Şiirinizin başlangıçtan bugüne kadar yaşadığı değişimde neler etkili oldu?
Daha önceki bir konuşmamda da belirtmiştim, ilk kitabım “Yaşanan”, 1983 yılında yayımlandığında, 1980 faşist askeri darbesinin etkisi tüm yakıcılığıyla üzerimdeydi. O yıllarda bir genç şair olarak, duyarlılığımın bu yönde gelişmesi doğal karşılanmalı. Ne var ki o günlerde bu denli ağır bir yaşantıyı şiire taşıyacak yeterli poetik bilinç düzeyimden söz edemem. Bu nedenle, o dönemin toplumcu şairlerinden, özellikle 1940 kuşağı şairlerinden etkilenmelerle bir şiirsel üslup geliştirmeye çalıştığım doğrudur. Yani anlamın daha yüzeyde olduğu, anlamın görsel tasarımıyla, imgeyle söylemek yerine anlamın kendisiyle daha çok yazılan bir şiir… Şiirimde daha çok soyut ve genel bir dil egemendi. Ta ki üçüncü şiir kitabım “Sınır ve Sonsuz”daki şiirlerde kısmen somut ve tikel bir dili oluşturabildim. Bireyci ve bunalımcı bir burjuva diline yöneldiğimi öne sürenler oldu. Oysa ideolojik olarak baştan beri aynı çizgideydim. Tiyatro, mitoloji, tarih gibi söylem biçimlerinden de yararlanarak, onuncu şiir kitabım olan “Rüya Zamanı”na kadar geldim. İşte “Gittikçe Yakın” aslında şiirsel ilgilerime, kaynaklarıma yönlendirmesi açısından büyük ölçüde bu serüvenimin de açıklaması sayılabilir.
Edebiyatımızda bir “kuşak” sorunu mu var? Şair bireysel olarak mı daha anlamlı, değerlidir?
Böyle bir sorun yok. Ayrıca bu bence şiir içi bir konu değil ve bu konuyu sorun edinenler de gerçekte şiir dışı olanlar.

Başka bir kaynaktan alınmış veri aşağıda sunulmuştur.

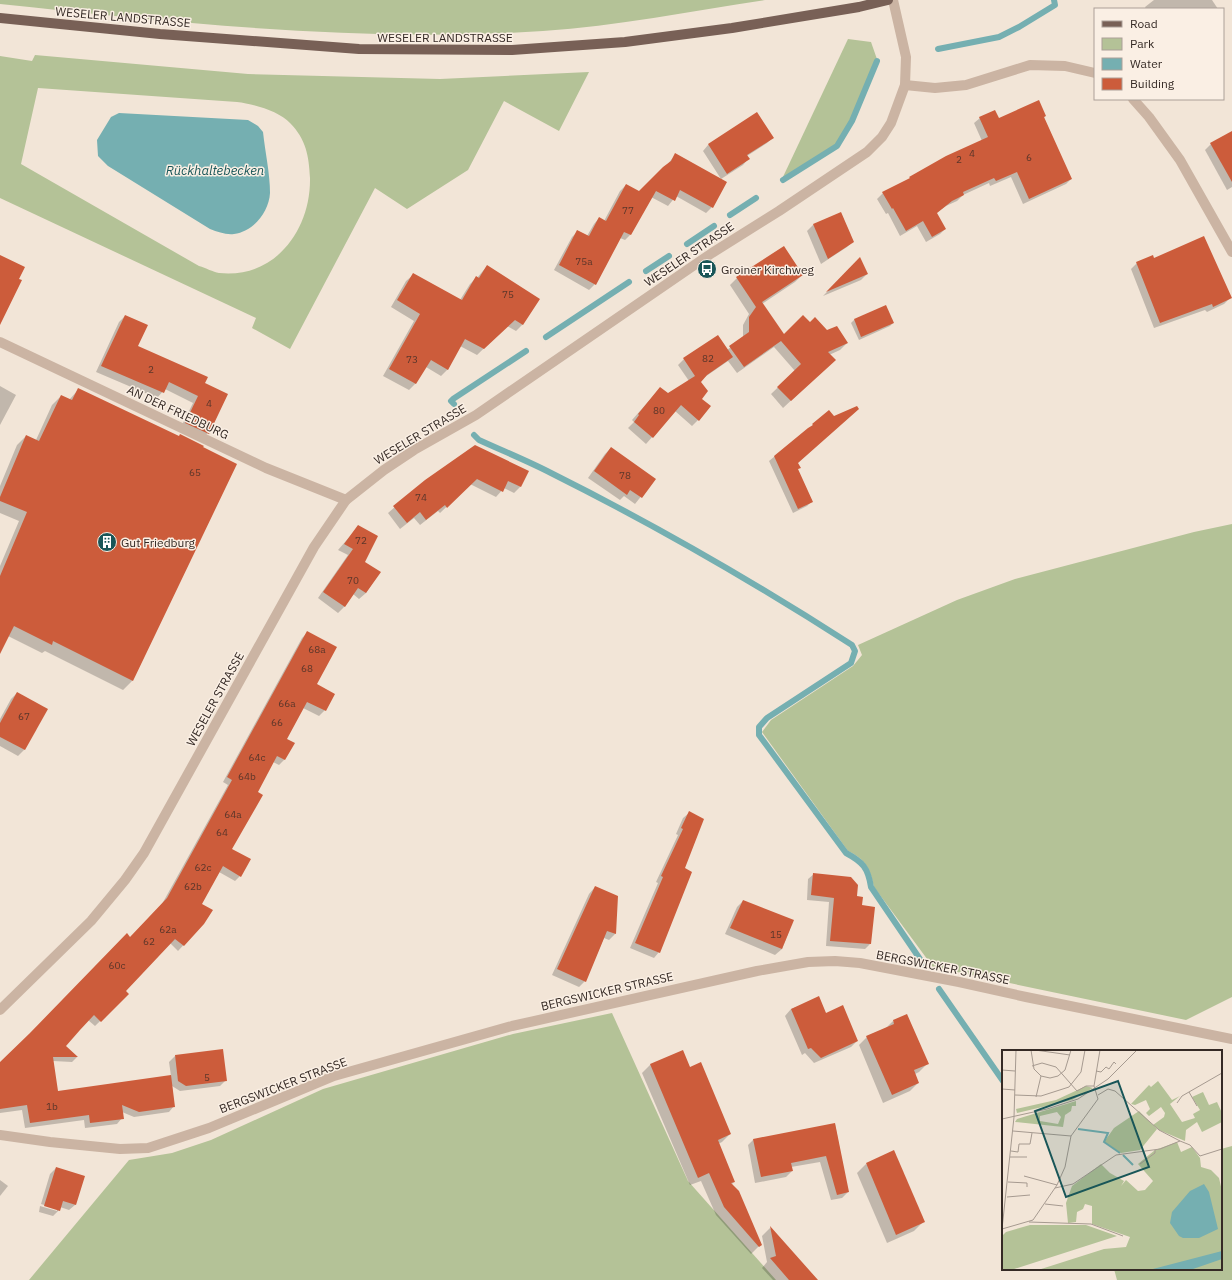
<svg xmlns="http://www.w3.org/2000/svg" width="1232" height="1280" viewBox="0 0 1232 1280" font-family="'IBM Plex Sans',sans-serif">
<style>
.green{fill:#b4c297;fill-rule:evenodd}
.water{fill:#75afb1}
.shadow{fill:#0003}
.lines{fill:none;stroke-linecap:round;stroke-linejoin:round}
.stream{stroke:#75afb1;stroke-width:6}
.building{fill:#cc5c3b}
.minor{stroke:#cbb4a3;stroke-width:10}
.major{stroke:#786056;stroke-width:10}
.labels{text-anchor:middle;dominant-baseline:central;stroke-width:3;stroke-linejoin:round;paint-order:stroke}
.number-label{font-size:10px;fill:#5b362a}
.street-label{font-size:12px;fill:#352a25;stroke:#faefe4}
.poi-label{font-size:12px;fill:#352a25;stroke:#faefe4;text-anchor:start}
.water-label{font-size:13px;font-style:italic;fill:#195658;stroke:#faefe4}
.inset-river{fill:none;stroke:#75afb1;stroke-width:2}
.inset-road{fill:none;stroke:#a69a90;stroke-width:1}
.view{fill:#195658;fill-opacity:0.15;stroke:#195658;stroke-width:2}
.inset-edge{fill:none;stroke:#352a25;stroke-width:2}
</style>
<rect width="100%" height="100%" fill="#f2e5d7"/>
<!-- green -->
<g class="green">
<path d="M0,0H765C691,11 617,26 543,31C362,43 180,23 0,4Z"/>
<polygon points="848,39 871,42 878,62 854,122 838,147 784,182 782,179"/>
<path d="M35,55L248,74L440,79L589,72L559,131L504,101L468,170L407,209L375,188L290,349L252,328L256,318L0,198V56L32,61ZM38,88L237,102C253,104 279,111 290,123C306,139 309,156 310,178C311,230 275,279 219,273C213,272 206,268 199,266L21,164Z"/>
<path d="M1232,524V997L1186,1020L933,967L874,887C870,868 865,859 848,851L762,732L771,720L853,666L862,655L858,645L957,600L1015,579L1194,532Z"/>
<polygon points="612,1013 688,1181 776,1280 29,1280 129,1160 172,1153 211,1140 323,1089 513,1034"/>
<polygon points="1232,1146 1232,1280 1117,1280 1114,1269 1221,1269 1221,1149"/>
</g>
<!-- water -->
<path class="water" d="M119,113L248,120L258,126L263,132C265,151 270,174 270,193C269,212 253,232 234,234C226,235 218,232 210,229L108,166L98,156L97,140L111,117Z"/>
<!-- shadow -->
<g class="shadow">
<polygon points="1154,0 1212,0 1218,9 1146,9 1145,7"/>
<polygon points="757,113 772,138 767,143 747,156 748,159 743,165 721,179 703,151 708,145"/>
<polygon points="1045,116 1044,118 1071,179 1066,184 1023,204 1011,177 990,186 989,183 963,195 957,201 946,206 936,213 945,229 940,234 926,242 917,226 900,236 888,213 886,214 877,199 883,193 982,141 974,123 980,118 999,119"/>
<polygon points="1232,135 1232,187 1227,190 1205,150 1211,144"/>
<polygon points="675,155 712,207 706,213 676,196 668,206 651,197 630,235 625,240 620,238 595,284 589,290 554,270 572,237 578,231 587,236 594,224 599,218 604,221 620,191 626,185 639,193 667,165"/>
<polygon points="841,213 853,241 847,247 821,264 807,231 813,225"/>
<polygon points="1154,259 1230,298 1224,304 1207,312 1205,310 1154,328 1131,269 1137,263"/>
<polygon points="854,264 867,274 861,280 823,296"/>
<polygon points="487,266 523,324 516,331 507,326 477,355 460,346 448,369 441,376 426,367 416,383 409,390 383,376 414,321 391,307 406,281 413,275 460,300 470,284 476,278 477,278"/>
<polygon points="802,275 795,282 762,304 784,336 810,323 847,343 840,350 829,355 827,367 783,408 771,394 795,371 774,347 737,373 728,361 702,379 700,382 700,400 698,420 692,426 675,411 646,444 628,428 634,422 632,420 655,394 668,395 689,381 678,365 684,359 727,350 743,338 743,325 749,314 730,285 737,278"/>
<polygon points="886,306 893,323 890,326 859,340 851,323 854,320"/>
<polygon points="125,316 137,346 204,383 208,433 202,439 180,429 193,403 165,389 157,398 96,372 119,322"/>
<polygon points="0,386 16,395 0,425"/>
<polygon points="78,390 236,464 132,681 123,690 45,651 42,653 8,636 0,649 0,566 19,521 0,513 0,486 17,445 26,436 36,440 52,405 61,396 69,400"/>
<polygon points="829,412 797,463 799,468 797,470 812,501 807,506 793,513 769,461"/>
<polygon points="611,448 654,480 635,504 624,496 620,500 588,478 605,454"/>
<polygon points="527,472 520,487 514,493 504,488 496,497 470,484 440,513 438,511 420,525 414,518 400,529 388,513 425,481"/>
<polygon points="359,526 364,562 379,573 366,593 359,599 353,594 344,607 338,613 318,598 348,555 338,550"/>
<polygon points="308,632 316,685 334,695 325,710 319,716 303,708 286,739 294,743 284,760 279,765 273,762 256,793 231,850 240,876 235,881 219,872 201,904 203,924 178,951 170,943 125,991 128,994 95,1026 88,1020 64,1046 77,1057 72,1062 53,1061 57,1092 171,1076 169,1062 175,1056 226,1080 220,1086 180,1091 172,1086 174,1106 169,1112 134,1117 122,1112 122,1118 117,1124 85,1128 84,1120 25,1128 22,1110 0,1113 0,1063 130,938 162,904 228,785 223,782 302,638"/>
<polygon points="17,693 46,709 24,750 18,756 0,746 0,719 11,699"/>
<polygon points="689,813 683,868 659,952 654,958 630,948 658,883 656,882 678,835 676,834 683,818"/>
<polygon points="814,874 856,897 861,906 870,944 865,949 826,946 829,902 807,900 808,879"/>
<polygon points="595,887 617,897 615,934 609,940 604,938 585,981 579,987 552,975 589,894"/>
<polygon points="743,901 793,921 782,949 775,955 725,934 737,907"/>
<polygon points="819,998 826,1014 857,1041 851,1047 814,1063 805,1053 802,1055 785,1016 791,1009"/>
<polygon points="893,1021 927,1064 919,1072 915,1074 918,1083 910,1091 883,1103 859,1045 867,1037 885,1029"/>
<polygon points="682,1051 690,1068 730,1134 722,1142 718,1144 734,1182 732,1184 760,1245 751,1254 716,1215 701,1181 690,1185 642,1073 650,1065"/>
<polygon points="835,1124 848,1192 842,1198 831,1200 820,1162 791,1167 792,1171 786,1177 755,1183 748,1145 753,1140"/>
<polygon points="866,1164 923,1222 914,1231 887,1243 857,1173"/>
<polygon points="56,1168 83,1177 75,1205 69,1210 60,1207 59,1210 53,1216 39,1212 40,1206 57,1211 57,1209 41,1204 50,1174"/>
<polygon points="0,1180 8,1186 0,1196"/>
<polygon points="770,1228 817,1280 773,1280 762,1268 767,1262 762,1236"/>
</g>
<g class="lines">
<!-- stream -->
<g class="stream">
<polyline points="938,49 999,37 1019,27 1055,5 1054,0"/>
<polyline points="783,180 837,146 852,121 877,61"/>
<polyline points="730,215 756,198"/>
<polyline points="687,244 714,226"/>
<polyline points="646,271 669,256"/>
<polyline points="546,337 629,282"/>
<polyline points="454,404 451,401 453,399 526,351"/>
<path d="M474,435L479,440C503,451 528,461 551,473C655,525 754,582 852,645L855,651L851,663L767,718L759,727V735L846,853C863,862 868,868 871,887L924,965"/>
<polyline points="939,989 1003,1081"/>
</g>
</g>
<!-- building -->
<g class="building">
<polygon points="1039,100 1046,116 1044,117 1072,179 1029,199 1017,172 996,181 994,178 963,192 964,195 952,201 937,213 946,229 932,237 923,221 906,231 893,208 892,209 882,192 910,178 909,177 946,156 988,137 979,117 995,110 999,118"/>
<polygon points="757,112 774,138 747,155 750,159 727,174 708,144"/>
<polygon points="1232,131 1232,182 1210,143"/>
<polygon points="675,153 727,182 713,208 680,190 675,201 656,191 631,235 624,232 596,285 559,265 577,230 589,236 599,217 606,221 626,184 639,191 663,167 671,161"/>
<polygon points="841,212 854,242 828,259 813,224"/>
<polygon points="1204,236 1232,298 1213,307 1212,304 1160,323 1136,262 1153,255 1154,258"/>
<polygon points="784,246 803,275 762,302 784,334 803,315 810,322 815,317 827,330 837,326 848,343 828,352 836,360 791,401 777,387 801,364 781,341 744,367 729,346 749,332 749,317 756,307 736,277"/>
<polygon points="0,255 25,267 19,279 22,280 0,325"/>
<polygon points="860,257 868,274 826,292"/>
<polygon points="487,265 540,299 523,325 515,320 484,349 465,339 448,370 431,360 416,384 389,369 420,314 397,300 413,273 462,300 476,276 479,278"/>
<polygon points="886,305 894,323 861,337 854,319"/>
<polygon points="125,315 148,325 138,346 208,377 205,383 228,394 209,434 185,423 198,396 169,382 164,393 101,366"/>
<polygon points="718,335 733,357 707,375 701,382 708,391 702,399 711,406 699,421 681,405 653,438 634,422 639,415 638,414 660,387 668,393 695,376 683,358"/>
<polygon points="78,388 179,436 180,434 204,446 203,447 237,464 133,681 53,641 52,645 14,626 0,654 0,576 27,512 0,501 0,497 26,435 39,441 61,395 72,400"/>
<polygon points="857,406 859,409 798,463 801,468 798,469 813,502 798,509 774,456 808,428 813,425 812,424 829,410 834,416"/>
<polygon points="475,445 529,471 521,487 508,481 503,492 477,479 447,508 445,505 426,520 420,512 407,523 393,506 425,480"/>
<polygon points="611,447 656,479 642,498 630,490 627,495 594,471"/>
<polygon points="358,525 378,536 365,562 381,572 366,593 358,588 345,607 323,592 353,549 344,544"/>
<polygon points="307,631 337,647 317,684 335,694 326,711 307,702 287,739 295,743 285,760 277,756 258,792 263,795 232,849 251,859 241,877 223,866 202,904 213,910 204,924 184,946 175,939 126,991 129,994 101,1022 94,1015 80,1030 66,1046 78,1057 53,1057 58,1091 171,1075 175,1107 139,1112 122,1105 124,1119 90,1123 89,1115 30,1123 27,1105 0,1109 0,1062 30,1033 127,933 130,937 167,898 232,780 227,777"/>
<polygon points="17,692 48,709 25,750 0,737 0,723"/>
<polygon points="689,811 704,819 685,868 692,872 660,953 635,943 663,877 661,876 683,829 681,828"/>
<polygon points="813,873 851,877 858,885 857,896 863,897 862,905 875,907 871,944 830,941 834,898 811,895"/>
<polygon points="595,886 618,896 616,934 607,931 586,982 557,969"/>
<polygon points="743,900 794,920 782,949 730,928"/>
<polygon points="819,996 826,1013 843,1005 858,1041 821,1058 811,1048 808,1049 791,1009"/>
<polygon points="907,1014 929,1064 914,1070 919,1083 892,1095 866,1036 894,1024 893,1020"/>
<polygon points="223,1049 227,1081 186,1086 178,1081 175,1055"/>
<polygon points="683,1050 690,1067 701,1062 731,1134 718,1140 735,1182 731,1183 739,1191 762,1245 759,1247 724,1207 709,1173 698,1178 650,1064"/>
<polygon points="835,1123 849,1192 837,1195 826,1156 791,1163 793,1171 761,1177 753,1139"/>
<polygon points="894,1150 925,1222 896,1235 866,1163"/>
<polygon points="56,1167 85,1176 76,1205 63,1201 60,1211 44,1206"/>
<polygon points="770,1226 818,1280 789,1280 770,1258 776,1256"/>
</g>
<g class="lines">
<!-- minor -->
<g class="minor">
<polyline points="905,85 935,88 966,85 1030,65 1065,66 1095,73"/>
<polyline points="1133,99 1149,117 1180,160 1232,252"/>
<polyline points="0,342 266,468 346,500"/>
<polyline points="0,1010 91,921 125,880 144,853 314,547 346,500 384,470 414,450 476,415 712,253 779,211 867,152 882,137 891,123 905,85 906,57 893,0"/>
<polyline points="0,1135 50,1142 120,1149 148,1148 209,1128 334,1076 512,1026 757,971 808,962 835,961 860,963 959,982 1026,997 1232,1039"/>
</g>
<!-- major -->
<polyline class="major" points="0,18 160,34 359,49 512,50 625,42 732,28 859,7 888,0"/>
</g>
<!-- icons -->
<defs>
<symbol id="bus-disc" viewBox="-11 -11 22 22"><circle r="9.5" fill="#195658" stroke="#faefe4"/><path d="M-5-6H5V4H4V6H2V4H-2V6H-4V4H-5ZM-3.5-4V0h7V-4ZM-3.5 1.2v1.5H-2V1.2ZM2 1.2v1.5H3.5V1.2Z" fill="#fff"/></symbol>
<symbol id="building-disc" viewBox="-11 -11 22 22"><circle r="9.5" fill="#195658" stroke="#faefe4"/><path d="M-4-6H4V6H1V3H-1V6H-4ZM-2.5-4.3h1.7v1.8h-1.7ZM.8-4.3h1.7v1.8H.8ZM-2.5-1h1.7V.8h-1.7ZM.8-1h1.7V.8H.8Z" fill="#fff"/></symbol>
</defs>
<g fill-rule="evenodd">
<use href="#bus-disc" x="696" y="258" width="22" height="22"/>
<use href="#building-disc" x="96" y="531" width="22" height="22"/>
</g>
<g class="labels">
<!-- number labels -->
<g class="number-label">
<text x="972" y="153">4</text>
<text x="1029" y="157">6</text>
<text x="959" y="159">2</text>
<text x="628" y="210">77</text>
<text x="584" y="261">75a</text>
<text x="508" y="294">75</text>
<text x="708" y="358">82</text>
<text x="412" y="359">73</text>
<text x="151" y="369">2</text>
<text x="209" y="403">4</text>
<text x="659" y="410">80</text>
<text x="195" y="472">65</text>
<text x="625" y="475">78</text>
<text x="421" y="497">74</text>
<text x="361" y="540">72</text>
<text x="353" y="580">70</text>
<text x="317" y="649">68a</text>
<text x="307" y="668">68</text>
<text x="287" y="703">66a</text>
<text x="24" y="716">67</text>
<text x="277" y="722">66</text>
<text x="257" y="757">64c</text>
<text x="247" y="776">64b</text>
<text x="233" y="814">64a</text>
<text x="222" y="832">64</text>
<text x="203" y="867">62c</text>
<text x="193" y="886">62b</text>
<text x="168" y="929">62a</text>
<text x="776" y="934">15</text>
<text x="149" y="941">62</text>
<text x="117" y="965">60c</text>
<text x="207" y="1077">5</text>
<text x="52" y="1106">1b</text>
</g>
<!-- street labels -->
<g class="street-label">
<text transform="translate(123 17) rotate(5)">WESELER LANDSTRASSE</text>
<text x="445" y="37">WESELER LANDSTRASSE</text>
<text transform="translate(689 254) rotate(-34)">WESELER STRASSE</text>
<text transform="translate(178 412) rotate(25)">AN DER FRIEDBURG</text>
<text transform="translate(420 434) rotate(-31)">WESELER STRASSE</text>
<text transform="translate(215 699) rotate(-61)">WESELER STRASSE</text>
<text transform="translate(943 967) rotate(11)">BERGSWICKER STRASSE</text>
<text transform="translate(607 991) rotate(-13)">BERGSWICKER STRASSE</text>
<text transform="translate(283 1085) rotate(-21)">BERGSWICKER STRASSE</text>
</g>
<!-- poi labels -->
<g class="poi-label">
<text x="721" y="269">Groiner Kirchweg</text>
<text x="121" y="542">Gut Friedburg</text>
</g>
<!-- water labels -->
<g class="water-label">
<text x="215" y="170">Rückhaltebecken</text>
</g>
</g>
<!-- overview -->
<g transform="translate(1002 1050)">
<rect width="220" height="220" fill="#f2e5d7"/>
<path d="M156,31L170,50L178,46L168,54L180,72L193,68L191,64L198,60L190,47L201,42L207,55L215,52L220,63V72L200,82L195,72L184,80L183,91L157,80L151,75L162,67L163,63L159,57L147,66L144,63L148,59L144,50L133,55L129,54L147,35L149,37ZM84,36L91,38L70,50L15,63L14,59L54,50ZM74,51V56H70L69,61L63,65L61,77L13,72L15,69ZM55,62L59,67L56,74L38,71V66ZM137,61L155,79L138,100L119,103L102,92L112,78ZM175,92L179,102L190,97L198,108L199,117L209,120L217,128L220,141V220H36L102,199L124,197L128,187L90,174V156L83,154L81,159L75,162L74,172L66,173L64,153L70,136L99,114L108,123L122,131L119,136L124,130L136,141L143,140L151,131L136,114L153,100ZM28,175H84L115,186L9,220H0V186L4,182Z" fill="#b4c297" fill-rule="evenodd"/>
<path d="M202,134L207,142L216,179L197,188H181L177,186L168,173L170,162L188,141ZM220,201V209L191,219L147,220Z" fill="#75afb1"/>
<path class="inset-river" d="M76,79L106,83L102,92L118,103M121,105L131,115"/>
<path class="inset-road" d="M29,0L32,19L39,26L48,28L56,26L63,20L69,0M33,0L68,5M30,16L40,13L54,17L75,41L84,36H92M0,20L13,21M94,21L99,22L104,17L107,19L112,12L114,14M0,39L13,40M187,42L195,56M13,45L39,46L67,37L79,22L83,0M96,45L106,39L113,41L157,80L178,91M34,47L39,26M175,53L180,46L220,23M0,69L45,59L76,49L106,29L135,0M11,81L69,86M9,101L16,102L17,94H28L30,83M8,107H25M138,114L153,103V100M22,126L55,135M6,132L25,133V137M53,138L71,134L114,105L158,99L178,91L188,95L198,106L220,99M5,147L28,145M43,154L61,156M27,172L89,174L121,186M0,179L31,170L55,135L63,117L69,86L96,49L92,36L98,0M0,179L12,67L14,0"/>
<path class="view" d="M116,31L147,117L64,147L33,61Z"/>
<rect width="220" height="220" class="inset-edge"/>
</g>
<!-- legend -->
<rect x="1094" y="8" width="130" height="92" fill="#faefe4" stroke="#aba098"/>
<rect x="1102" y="21" width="20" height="6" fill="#786056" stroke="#aba098"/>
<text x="1130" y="28" font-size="12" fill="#352a25">Road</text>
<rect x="1102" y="38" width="20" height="12" fill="#b4c297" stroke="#aba098"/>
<text x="1130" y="48" font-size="12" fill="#352a25">Park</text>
<rect x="1102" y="58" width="20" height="12" fill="#75afb1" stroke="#aba098"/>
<text x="1130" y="68" font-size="12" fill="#352a25">Water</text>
<rect x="1102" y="78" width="20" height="12" fill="#cc5c3b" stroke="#aba098"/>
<text x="1130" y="88" font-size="12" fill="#352a25">Building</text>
</svg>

Gerçi bir şeyi açıklayabilmek için şematize etmek, kategorilere ayırmak gerekli olabilir. Ama bunu yaparken doğru ölçütler ve uygun yöntemler kullanmak gerekir. Edebiyat tarihiyle ilgilenenler, süreç içinde ilerleyen şiiri de değerlendirebilmek için bazı kuşak tanımları yapıyorlar. İşte 1940 kuşağı, 1950 kuşağı gibi. Son yıllarda bir kuşak değerlendirmesi daha oluştu: 1980 kuşağı. Benim de içinde sayıldığım 1980 kuşağı, dil estetiğini önemseyen, okuyan, şiirin entelektüel bir etkinlik olduğunun farkında olan bir kuşak. Kendinden önceki şiir deneyimlerini (“1940 kuşağı”, “1950 kuşağı”) anlamaya çalışan, onlardan yararlanan bir kuşak. Antropolojik ilgiler, dinsel ve tinsel duyarlılıklar, imgesel arayışlar, marjinal ilgiler bu kuşağın özellikleri oldu. “1980 kuşağı” denilince, homojen bir yapılanma, bir manifesto çevresinde toplanma gibi bir hareket anlaşılmamalı. 1980 kuşağını oluşturan şairlerin hepsi de tek tek parlayan yıldızlar gibi, kendilerine özgü özellikleriyle şiirsel ilerleme kaydettiler.